I am a community general nurse for the last twenty years. I work as part of a primary care team. I am particularly interested in the challenges of providing appropriate services/care for clients with early dementia. I see this as the biggest challenge for the future especially with an aging population. It was this interest that led me to complete Dementia Champion course.
Supporting communication between dementia care services
What was the problem you were trying to address with our project?
I work as an acute nurse, part of a primary care team, we provide services for 91 clients who have a diagnosis of dementia and the issue I had identified was that services that are provided by two agencies, by the primary health care team and also by the Alzheimer Society of Ireland. The problem I identified was communication between both agencies, and I was hoping to improve the level of communication between the two agencies
What was your vision for how things should be?
My vision for how things should be was that, as nurses we would go and assess clients with dementia, that the services could be coordinated for that individual and in the ideal world we would be able to sit down and meet and discuss what services this client needed at this stage and what services each of the agencies could provide, were in a position to provide for the client.
What did you do?
So initially what I did was.. I wanted to ensure that I had identified a problem in the first place.. that it wasn’t something that I had identified from personal experience. So I did a questionnaire to 17 members of the multidisciplinary team asking them to identify the level of contact they had with the Alzheimer Society and who initiated that contact, whether it was the Alzheimer Society or themselves and also looking for any comments or suggestions in relation to communication with the Alzheimer Society and ourselves. So 17 members of the team replied and of the 17 members 53% had not been in contact, but also that meant that 47% had been, which was positive over the previous three months. And 16 of the 17 people felt that we could improve communications between ourselves and the Alzheimer Society and made comments that even a once off meeting where we would exchange information on the services we provided would be helpful but also some member said that it would be very helpful to get feedback when clients are receiving a service from the Alzheimer Society on how they’re managing that service.
What was the outcome?
The outcome was that at a primary care team meeting, I identified myself as being on the Dementia Champion course and have a specific interest in making a change plan and the team were very enthusiastic and were agreeable that we could ask the coordinator of the Alzheimer Society services within our area within our team meeting, to meet the team and so that we could exchange some information on the different services that were being provided and we could update each other. So I then arranged to meet the coordinator of the Alzheimer Society just to talk to her and see did she also agree that there were problems of communication between the two teams and she very clearly agreed that there was plenty of room for improvement in relation to communication. She cited difficultly in contacting people by phone and felt that maybe email may be a more appropriate way of making contact. She identified an issue that when a client is referred to them, if there is a crisis, who really is the case manager and who do they contact? When I spoke to her about the fact that some of the team members really like to get feedback in relation to how clients were managing or reports back attending day care or services she said that definitely we could on an individual basis always access that information but there wouldn’t be regular feedback because it just wasn’t feasible because of resources.
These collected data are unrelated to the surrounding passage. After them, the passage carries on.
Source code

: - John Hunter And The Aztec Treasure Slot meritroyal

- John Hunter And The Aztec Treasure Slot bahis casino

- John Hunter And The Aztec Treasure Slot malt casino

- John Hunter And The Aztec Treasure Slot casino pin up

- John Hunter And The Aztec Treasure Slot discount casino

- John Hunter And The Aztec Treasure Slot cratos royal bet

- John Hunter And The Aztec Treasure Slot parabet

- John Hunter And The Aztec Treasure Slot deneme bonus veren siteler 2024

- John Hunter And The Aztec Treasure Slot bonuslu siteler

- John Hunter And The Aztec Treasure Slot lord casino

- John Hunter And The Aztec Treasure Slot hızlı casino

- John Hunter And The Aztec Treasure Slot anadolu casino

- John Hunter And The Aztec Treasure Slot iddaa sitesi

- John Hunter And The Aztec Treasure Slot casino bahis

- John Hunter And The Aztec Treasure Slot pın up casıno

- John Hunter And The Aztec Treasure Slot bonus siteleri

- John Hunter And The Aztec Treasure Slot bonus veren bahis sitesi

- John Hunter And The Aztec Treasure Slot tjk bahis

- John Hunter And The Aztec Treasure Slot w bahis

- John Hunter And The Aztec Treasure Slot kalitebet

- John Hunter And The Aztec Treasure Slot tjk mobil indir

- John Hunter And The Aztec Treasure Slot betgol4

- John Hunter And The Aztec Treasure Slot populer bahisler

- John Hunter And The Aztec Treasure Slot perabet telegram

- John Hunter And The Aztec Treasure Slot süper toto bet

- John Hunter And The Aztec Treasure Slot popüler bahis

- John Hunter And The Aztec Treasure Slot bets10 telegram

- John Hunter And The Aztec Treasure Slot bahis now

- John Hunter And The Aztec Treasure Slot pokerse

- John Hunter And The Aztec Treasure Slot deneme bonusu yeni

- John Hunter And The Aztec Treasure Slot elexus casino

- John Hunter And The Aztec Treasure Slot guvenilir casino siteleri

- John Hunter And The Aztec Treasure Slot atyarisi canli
So it sounds like there is on- going development with the project.
Yes the coordinator is going to attend the next meeting and we also feel that as a primary care team that we have services that the Alzheimer Society are not aware of, as we now have a multi-disciplinary team, we have occupational therapists now interested in clients with dementia who are very proactive. We also have psychology services, social work and dietetic services. We now have a much broader service to offer the clients.